Il ressort en revanche indiscutablement de la combinaison de l'attestation de Monsieur PE., de la lettre de dénonciation du solde de tout compte adressée le 16 janvier 1999 à m. CA. et enfin des écritures de cette dernière, que le licenciement qualifié d'économique notifié à t. SU. masque en réalité un licenciement disciplinaire, visant à sanctionner le refus par ce salarié de se rendre, en dehors de ses horaires de travail, au domicile de son employeur pour y effectuer, semble-t-il à titre bénévole, pour le compte personnel de celui-ci divers travaux d'entretien et de peinture ;

En usant ainsi d'un faux motif m. CA. a fait un usage abusif du droit qui lui est reconnu par la loi de mettre unilatéralement un terme au contrat de travail de t. SU. ;

Le préjudice, à la fois matériel et moral, subi par ce salarié à la suite de ce licenciement, sera, eu égard aux éléments dont le Tribunal dispose (ancienneté de 15 mois - salaire brut de 7.326,15 F - concomitance des licenciements de t. SU. et de son épouse), justement réparé par l'allocation, à son profit, d'une somme de 30.000,00 F, à titre de dommages et intérêts ;

Succombant en toutes ses prétentions, m. CA. sera condamnée aux entiers dépens, lesquels seront recouvrés conformément aux dispositions des articles 49 et suivants du Code de procédure civile ;

Dispositif🔗

PAR CES MOTIFS

LE TRIBUNAL DU TRAVAIL,

Statuant publiquement, contradictoirement, en premier ressort après en avoir délibéré,

Dit que le licenciement de t. SU. a été mis en œuvre pour un motif non valable ;

Dit en outre qu'il revêt un caractère abusif ;

Condamne en conséquence m.

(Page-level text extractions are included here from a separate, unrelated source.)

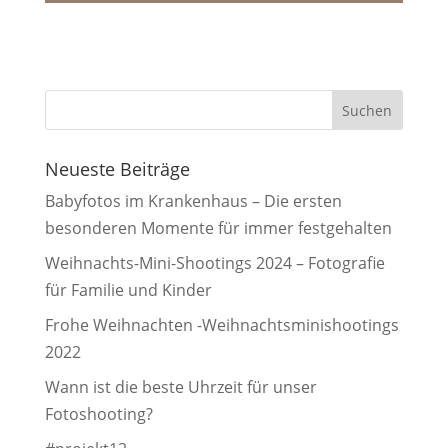
Neueste Beiträge
Babyfotos im Krankenhaus – Die ersten
besonderen Momente für immer festgehalten
Weihnachts-Mini-Shootings 2024 – Fotografie
für Familie und Kinder
Frohe Weihnachten -Weihnachtsminishootings
2022
Wann ist die beste Uhrzeit für unser
Fotoshooting?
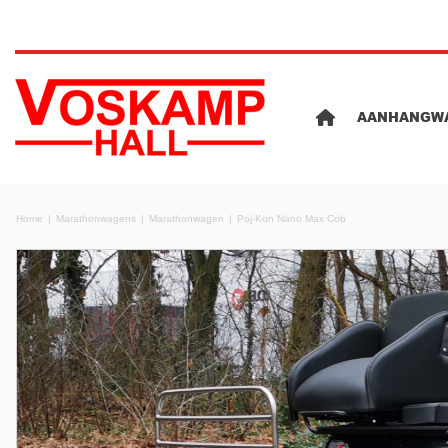
AANHANGW
Home
Marathonwagens
Marathonwagen
Poj-Kon Nano Max Cob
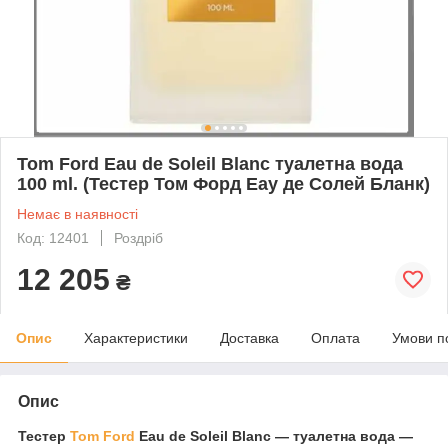
Tom Ford Eau de Soleil Blanc туалетна вода
100 ml. (Тестер Том Форд Еау де Солей Бланк)
Немає в наявності
Код: 12401
Роздріб
12 205
₴
Опис
Характеристики
Доставка
Оплата
Умови п
Опис
Тестер
Tom Ford
Eau de Soleil Blanc — туалетна вода —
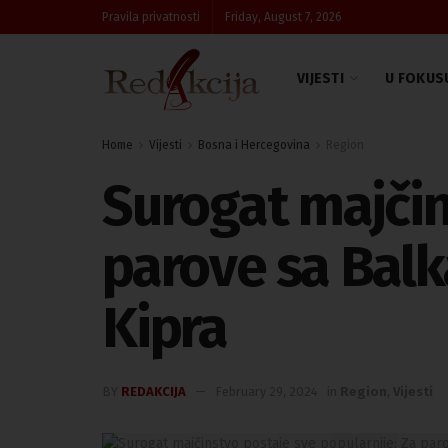
Pravila privatnosti
Friday, August 7, 2026
VIJESTI
U FOKUS
Home
Vijesti
Bosna i Hercegovina
Region
Surogat majčin
parove sa Balka
Kipra
BY
REDAKCIJA
February 29, 2024
in
Region
,
Vijesti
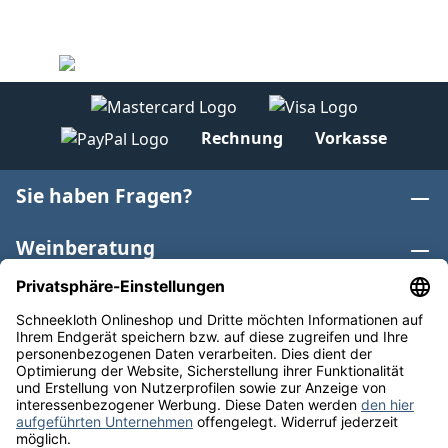
Rechnung
Vorkasse
Sie haben Fragen?
Weinberatung
Informationen
Weinkategorien
Internationaler Wein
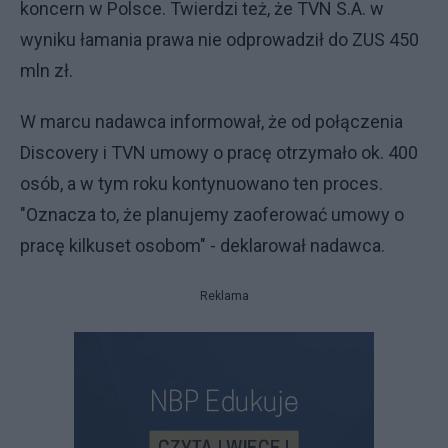
koncern w Polsce. Twierdzi też, że TVN S.A. w
wyniku łamania prawa nie odprowadził do ZUS 450
mln zł.
W marcu nadawca informował, że od połączenia
Discovery i TVN umowy o pracę otrzymało ok. 400
osób, a w tym roku kontynuowano ten proces.
"Oznacza to, że planujemy zaoferować umowy o
pracę kilkuset osobom" - deklarował nadawca.
Reklama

CA. à payer à t. SU. les sommes suivantes :

  • 3.654,37 Francs, (trois mille six cent cinquante-quatre francs et trente-sept centimes), à titre d'indemnité de licenciement,

  • 30.000,00 Francs, (trente mille francs), à titre de dommages et intérêts.

Condamne m. CA. aux dépens, qui seront recouvrés par l'Administration de l'enregistrement conformément aux dispositions des articles 49 et suivants du Code de procédure civile.